▶ _Description of the task_
Transcribe each record precisely; images stay out.

Data supplied below:

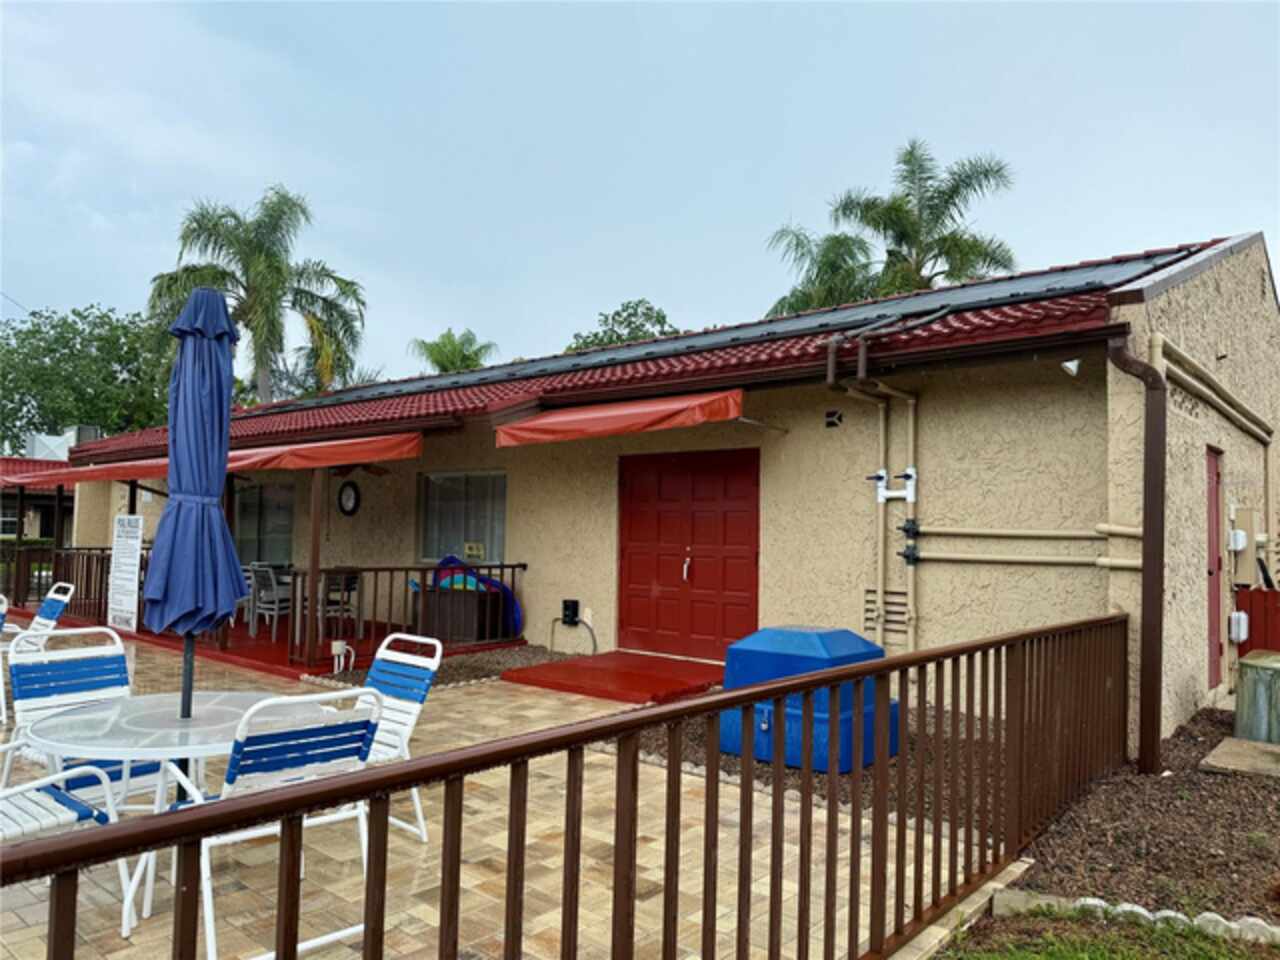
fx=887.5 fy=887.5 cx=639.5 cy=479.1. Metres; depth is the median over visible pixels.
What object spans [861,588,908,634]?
wall vent
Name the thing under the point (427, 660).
patio chair
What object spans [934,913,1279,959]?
lawn
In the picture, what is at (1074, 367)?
security light
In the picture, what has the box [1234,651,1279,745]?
utility box
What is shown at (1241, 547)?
electrical box
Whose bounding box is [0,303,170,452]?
tree
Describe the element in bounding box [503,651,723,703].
step
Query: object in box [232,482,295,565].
window
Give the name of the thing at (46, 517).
neighboring house
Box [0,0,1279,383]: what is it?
sky
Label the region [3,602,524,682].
porch floor
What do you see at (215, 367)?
patio umbrella
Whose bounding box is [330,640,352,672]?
electrical box
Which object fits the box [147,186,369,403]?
palm tree
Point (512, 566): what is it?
porch railing
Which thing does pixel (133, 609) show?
sign
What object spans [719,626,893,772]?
blue bin
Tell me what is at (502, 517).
window
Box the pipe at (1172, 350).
[1150,332,1276,444]
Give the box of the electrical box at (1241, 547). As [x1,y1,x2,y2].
[1231,507,1258,583]
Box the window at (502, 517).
[419,469,506,564]
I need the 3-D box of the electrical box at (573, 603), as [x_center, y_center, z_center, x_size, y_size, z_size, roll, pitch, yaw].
[-0.787,1.480,9.850,0.204,0.269,0.110,-1,-3,40]
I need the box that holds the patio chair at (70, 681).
[2,626,158,812]
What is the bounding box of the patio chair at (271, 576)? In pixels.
[247,563,293,639]
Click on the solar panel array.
(531, 367)
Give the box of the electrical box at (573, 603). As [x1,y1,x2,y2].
[561,599,578,625]
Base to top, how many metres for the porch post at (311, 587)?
2.043 m
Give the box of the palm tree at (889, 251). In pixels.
[761,142,1020,315]
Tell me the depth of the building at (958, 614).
7.69 m
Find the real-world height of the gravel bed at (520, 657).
0.099 m
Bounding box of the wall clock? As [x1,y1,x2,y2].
[337,480,360,515]
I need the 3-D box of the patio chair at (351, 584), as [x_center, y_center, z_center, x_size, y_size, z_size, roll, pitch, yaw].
[-3.537,1.469,10.327,0.491,0.892,0.495,2,-3,-29]
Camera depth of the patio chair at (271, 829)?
2.87 m
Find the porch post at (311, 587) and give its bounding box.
[305,468,323,668]
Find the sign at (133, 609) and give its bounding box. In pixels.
[107,514,143,632]
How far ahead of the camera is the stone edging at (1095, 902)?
3.35 m
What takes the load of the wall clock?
attached to the building at (958, 614)
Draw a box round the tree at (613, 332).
[565,298,680,352]
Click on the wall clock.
(348, 496)
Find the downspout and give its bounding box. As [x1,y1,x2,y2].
[1106,334,1165,779]
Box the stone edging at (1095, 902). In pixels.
[986,888,1279,945]
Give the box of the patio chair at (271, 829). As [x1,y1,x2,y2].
[161,689,378,959]
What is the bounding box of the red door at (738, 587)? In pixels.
[617,448,759,660]
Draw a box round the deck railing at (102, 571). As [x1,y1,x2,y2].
[1,543,115,625]
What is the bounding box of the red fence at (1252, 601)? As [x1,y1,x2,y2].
[1235,587,1279,656]
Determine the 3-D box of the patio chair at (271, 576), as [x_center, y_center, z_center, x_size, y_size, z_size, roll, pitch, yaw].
[-4.331,1.461,10.614,0.514,0.914,0.516,-1,-3,40]
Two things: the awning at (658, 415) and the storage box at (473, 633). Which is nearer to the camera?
the awning at (658, 415)
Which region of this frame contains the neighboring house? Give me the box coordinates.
[0,450,75,548]
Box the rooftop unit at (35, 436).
[28,426,100,459]
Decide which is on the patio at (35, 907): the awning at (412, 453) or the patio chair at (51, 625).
the patio chair at (51, 625)
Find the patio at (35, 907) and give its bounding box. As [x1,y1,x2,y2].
[0,629,1007,959]
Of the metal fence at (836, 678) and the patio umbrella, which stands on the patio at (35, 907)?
the metal fence at (836, 678)
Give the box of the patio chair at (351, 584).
[317,569,360,639]
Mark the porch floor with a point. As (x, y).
(247, 638)
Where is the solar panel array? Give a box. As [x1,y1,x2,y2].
[262,248,1186,411]
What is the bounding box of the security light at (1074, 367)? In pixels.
[1060,358,1080,376]
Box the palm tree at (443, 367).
[409,328,497,375]
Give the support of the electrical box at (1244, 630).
attached to the building at (958, 614)
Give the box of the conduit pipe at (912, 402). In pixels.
[844,378,918,652]
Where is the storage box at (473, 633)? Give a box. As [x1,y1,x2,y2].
[419,586,509,643]
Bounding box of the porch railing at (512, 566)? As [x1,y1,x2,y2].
[289,562,522,664]
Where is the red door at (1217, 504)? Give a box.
[1206,446,1224,690]
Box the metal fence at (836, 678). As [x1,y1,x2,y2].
[3,615,1125,959]
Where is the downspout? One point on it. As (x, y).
(1148, 436)
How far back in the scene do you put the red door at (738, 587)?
8.87 m
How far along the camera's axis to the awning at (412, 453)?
9.19 m
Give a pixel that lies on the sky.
(308, 173)
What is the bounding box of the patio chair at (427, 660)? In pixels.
[353,632,440,839]
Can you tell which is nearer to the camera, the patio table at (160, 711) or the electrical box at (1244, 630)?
the patio table at (160, 711)
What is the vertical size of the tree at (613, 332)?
10.533 m
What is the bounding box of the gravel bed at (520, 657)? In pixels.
[313,642,585,688]
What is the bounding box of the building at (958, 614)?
[50,230,1279,749]
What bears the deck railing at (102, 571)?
on the porch floor
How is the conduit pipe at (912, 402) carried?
attached to the building at (958, 614)
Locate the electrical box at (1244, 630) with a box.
[1228,611,1248,643]
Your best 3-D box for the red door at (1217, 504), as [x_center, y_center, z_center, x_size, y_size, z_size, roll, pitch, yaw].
[4.822,0.856,7.584,0.181,2.147,0.937,-1,-3,40]
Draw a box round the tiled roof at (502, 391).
[43,246,1189,462]
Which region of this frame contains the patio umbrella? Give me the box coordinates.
[142,287,248,746]
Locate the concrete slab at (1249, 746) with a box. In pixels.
[1201,737,1279,778]
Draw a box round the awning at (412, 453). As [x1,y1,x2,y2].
[3,430,420,488]
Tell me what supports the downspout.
attached to the building at (958, 614)
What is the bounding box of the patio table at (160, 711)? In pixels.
[23,690,327,933]
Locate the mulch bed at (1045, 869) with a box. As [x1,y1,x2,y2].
[996,705,1279,928]
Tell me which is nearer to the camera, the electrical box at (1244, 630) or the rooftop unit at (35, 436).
the electrical box at (1244, 630)
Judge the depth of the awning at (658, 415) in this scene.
7.45 m
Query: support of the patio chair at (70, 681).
on the patio at (35, 907)
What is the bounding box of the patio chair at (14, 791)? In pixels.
[0,760,133,943]
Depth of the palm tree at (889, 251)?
22.30 m
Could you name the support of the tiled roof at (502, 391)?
on the building at (958, 614)
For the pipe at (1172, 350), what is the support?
attached to the building at (958, 614)
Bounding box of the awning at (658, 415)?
[496,387,746,447]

End of Data supplied.

▶ _Output for this exercise_
fx=887.5 fy=887.5 cx=639.5 cy=479.1. Metres; depth is the median over visible pixels.
What object spans [861,588,908,634]?
wall vent
Name the thing under the point (427, 660).
patio chair
What object spans [934,913,1279,959]?
lawn
In the picture, what is at (1074, 367)?
security light
In the picture, what has the box [1234,651,1279,745]?
utility box
What is shown at (1241, 547)?
electrical box
Whose bounding box is [0,303,170,452]?
tree
Describe the element in bounding box [503,651,723,703].
step
Query: object in box [232,482,295,565].
window
Give the name of the thing at (46, 517).
neighboring house
Box [0,0,1279,383]: what is it?
sky
Label the region [3,602,524,682].
porch floor
What do you see at (215, 367)?
patio umbrella
Whose bounding box is [330,640,352,672]?
electrical box
Which object fits the box [147,186,369,403]?
palm tree
Point (512, 566): what is it?
porch railing
Which thing does pixel (133, 609) show?
sign
What object spans [719,626,893,772]?
blue bin
Tell me what is at (502, 517).
window
Box the pipe at (1172, 350).
[1150,332,1276,444]
Give the box of the electrical box at (1241, 547). As [x1,y1,x2,y2].
[1231,507,1258,583]
Box the window at (502, 517).
[419,469,506,564]
I need the 3-D box of the electrical box at (573, 603), as [x_center, y_center, z_center, x_size, y_size, z_size, roll, pitch, yaw].
[-0.787,1.480,9.850,0.204,0.269,0.110,-1,-3,40]
I need the box that holds the patio chair at (70, 681).
[2,626,158,812]
What is the bounding box of the patio chair at (271, 576)? In pixels.
[247,563,293,639]
Click on the solar panel array.
(531, 367)
Give the box of the electrical box at (573, 603). As [x1,y1,x2,y2].
[561,599,578,625]
Base to top, how many metres for the porch post at (311, 587)?
2.043 m
Give the box of the palm tree at (889, 251). In pixels.
[761,142,1020,315]
Tell me the depth of the building at (958, 614).
7.69 m
Find the real-world height of the gravel bed at (520, 657).
0.099 m
Bounding box of the wall clock? As [x1,y1,x2,y2].
[337,480,360,515]
I need the 3-D box of the patio chair at (351, 584), as [x_center, y_center, z_center, x_size, y_size, z_size, roll, pitch, yaw].
[-3.537,1.469,10.327,0.491,0.892,0.495,2,-3,-29]
Camera depth of the patio chair at (271, 829)?
2.87 m
Find the porch post at (311, 587) and give its bounding box.
[305,468,323,668]
Find the sign at (133, 609) and give its bounding box. In pixels.
[107,514,143,632]
How far ahead of the camera is the stone edging at (1095, 902)?
3.35 m
What takes the load of the wall clock?
attached to the building at (958, 614)
Draw a box round the tree at (613, 332).
[565,298,680,352]
Click on the wall clock.
(348, 496)
Find the downspout and give its bounding box. As [x1,y1,x2,y2].
[1106,334,1165,779]
Box the stone edging at (1095, 902). In pixels.
[986,888,1279,945]
Give the box of the patio chair at (271, 829). As [x1,y1,x2,y2].
[161,689,378,959]
What is the bounding box of the red door at (738, 587)? In pixels.
[617,448,759,660]
Draw a box round the deck railing at (102, 571). As [x1,y1,x2,y2].
[1,543,115,625]
What is the bounding box of the red fence at (1252, 601)? As [x1,y1,x2,y2].
[1235,587,1279,656]
Determine the 3-D box of the patio chair at (271, 576), as [x_center, y_center, z_center, x_size, y_size, z_size, roll, pitch, yaw].
[-4.331,1.461,10.614,0.514,0.914,0.516,-1,-3,40]
Two things: the awning at (658, 415) and the storage box at (473, 633). Which is nearer to the camera?
the awning at (658, 415)
Which region of this frame contains the neighboring house? Give me the box coordinates.
[0,450,75,548]
Box the rooftop unit at (35, 436).
[28,426,100,459]
Decide which is on the patio at (35, 907): the awning at (412, 453) or the patio chair at (51, 625).
the patio chair at (51, 625)
Find the patio at (35, 907) and give its bounding box. As [x1,y1,x2,y2].
[0,629,1007,959]
Of the metal fence at (836, 678) and the patio umbrella, which stands on the patio at (35, 907)?
the metal fence at (836, 678)
Give the box of the patio chair at (351, 584).
[317,569,360,639]
Mark the porch floor with a point. As (x, y).
(247, 638)
Where is the solar panel array? Give a box. As [x1,y1,x2,y2].
[262,248,1186,411]
What is the bounding box of the security light at (1074, 367)? In pixels.
[1060,358,1080,376]
Box the palm tree at (443, 367).
[409,328,497,375]
Give the support of the electrical box at (1244, 630).
attached to the building at (958, 614)
Give the box of the conduit pipe at (912, 402). In pixels.
[844,378,918,652]
Where is the storage box at (473, 633)? Give a box. As [x1,y1,x2,y2].
[419,586,509,643]
Bounding box of the porch railing at (512, 566)? As [x1,y1,x2,y2].
[289,562,522,664]
Where is the red door at (1217, 504)? Give a box.
[1206,446,1224,690]
Box the metal fence at (836, 678). As [x1,y1,x2,y2].
[3,615,1125,959]
Where is the downspout? One point on it. As (x, y).
(1148, 436)
How far back in the scene do you put the red door at (738, 587)?
8.87 m
How far along the camera's axis to the awning at (412, 453)?
9.19 m
Give a pixel that lies on the sky.
(308, 173)
What is the bounding box of the patio chair at (427, 660)? In pixels.
[353,632,440,839]
Can you tell which is nearer to the camera, the patio table at (160, 711) or the electrical box at (1244, 630)?
the patio table at (160, 711)
What is the vertical size of the tree at (613, 332)?
10.533 m
What is the bounding box of the gravel bed at (520, 657)? In pixels.
[313,642,585,688]
What is the bounding box of the building at (958, 614)?
[50,230,1279,749]
What bears the deck railing at (102, 571)?
on the porch floor
How is the conduit pipe at (912, 402) carried?
attached to the building at (958, 614)
Locate the electrical box at (1244, 630) with a box.
[1228,611,1248,643]
Your best 3-D box for the red door at (1217, 504), as [x_center, y_center, z_center, x_size, y_size, z_size, roll, pitch, yaw].
[4.822,0.856,7.584,0.181,2.147,0.937,-1,-3,40]
Draw a box round the tiled roof at (502, 391).
[43,246,1189,462]
Which region of this frame contains the patio umbrella? Give me the box coordinates.
[142,287,248,746]
Locate the concrete slab at (1249, 746) with a box. In pixels.
[1201,737,1279,778]
Draw a box round the awning at (412, 453). As [x1,y1,x2,y2].
[3,430,420,488]
Tell me what supports the downspout.
attached to the building at (958, 614)
What is the bounding box of the patio table at (160, 711)? In pixels.
[23,690,327,933]
Locate the mulch bed at (1045, 869) with a box. As [x1,y1,x2,y2].
[996,705,1279,928]
Tell me which is nearer to the camera, the electrical box at (1244, 630) or the rooftop unit at (35, 436).
the electrical box at (1244, 630)
Judge the depth of the awning at (658, 415) in this scene.
7.45 m
Query: support of the patio chair at (70, 681).
on the patio at (35, 907)
What is the bounding box of the patio chair at (14, 791)? In pixels.
[0,760,133,943]
Depth of the palm tree at (889, 251)?
22.30 m
Could you name the support of the tiled roof at (502, 391)?
on the building at (958, 614)
For the pipe at (1172, 350), what is the support?
attached to the building at (958, 614)
Bounding box of the awning at (658, 415)?
[496,387,746,447]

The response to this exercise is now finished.